- [WHAT YOU NEED TO DO] The required answer is each line in the entries below where "hires" occurs.

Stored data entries
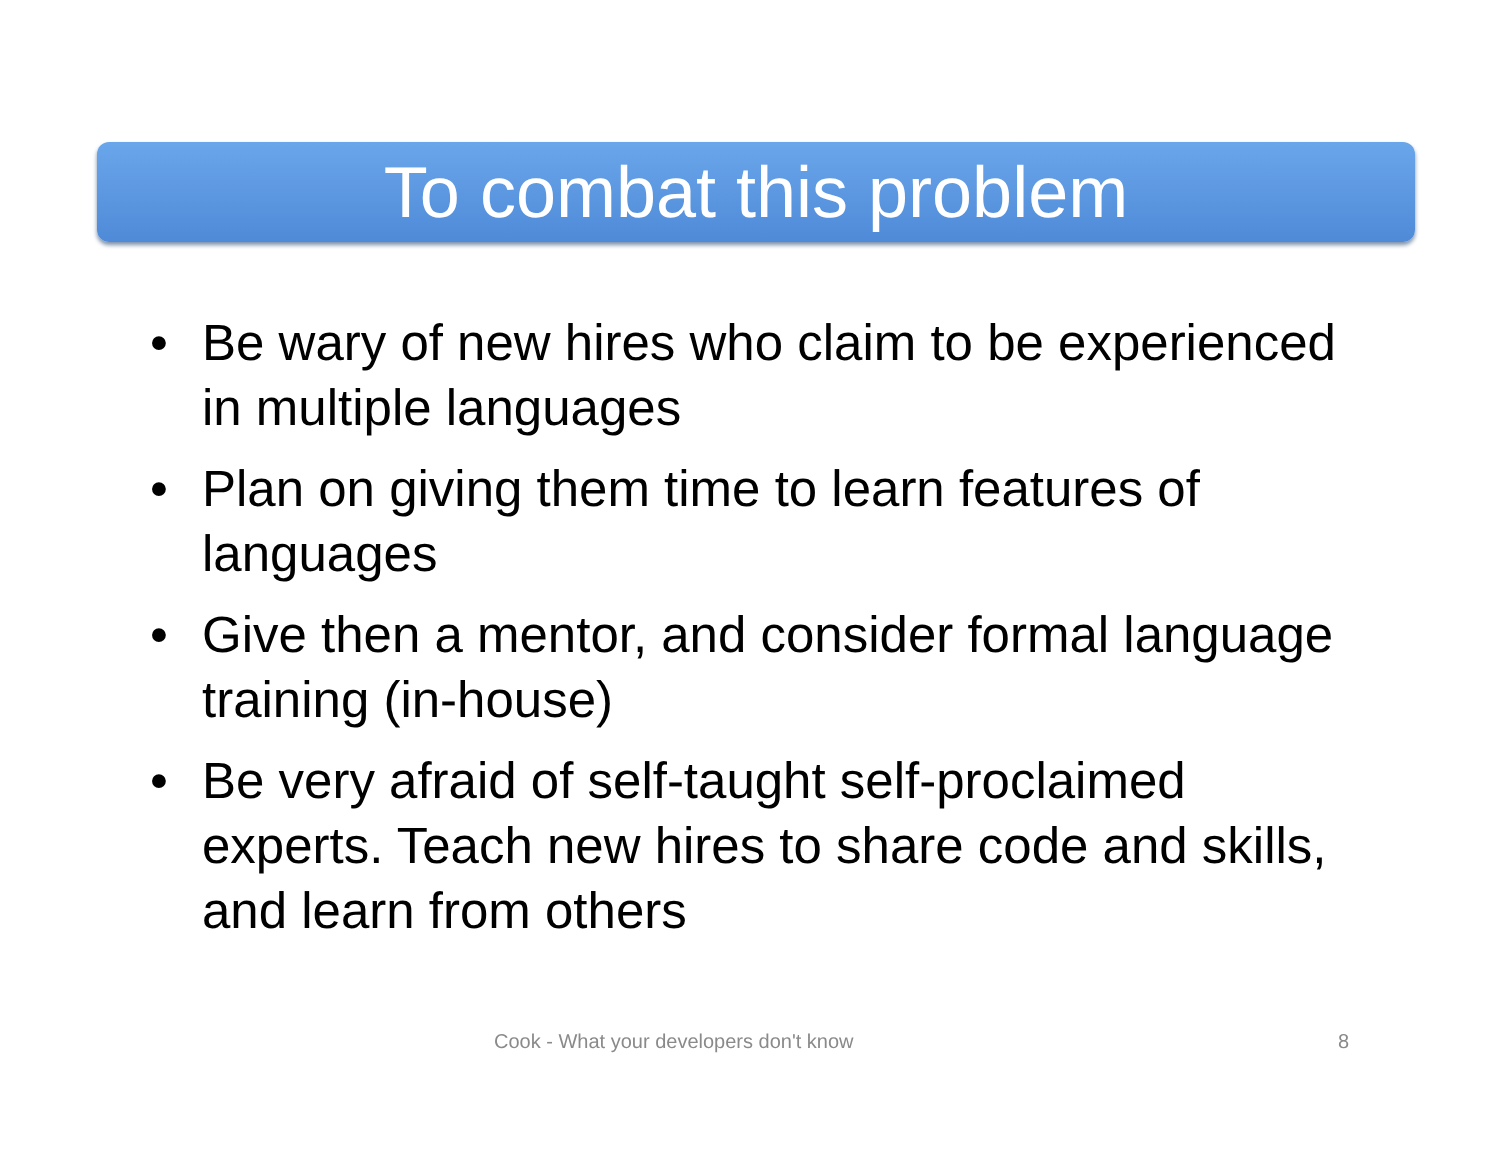To combat this problem
• Be wary of new hires who claim to be experienced in multiple languages
• Plan on giving them time to learn features of languages
• Give then a mentor, and consider formal language training (in-house)
• Be very afraid of self-taught self-proclaimed experts. Teach new hires to share code and skills, and learn from others
Cook - What your developers don't know
8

- [ANSWER TO THIS TASK]
• Be wary of new hires who claim to be experienced in multiple languages
• Be very afraid of self-taught self-proclaimed experts. Teach new hires to share code and skills, and learn from others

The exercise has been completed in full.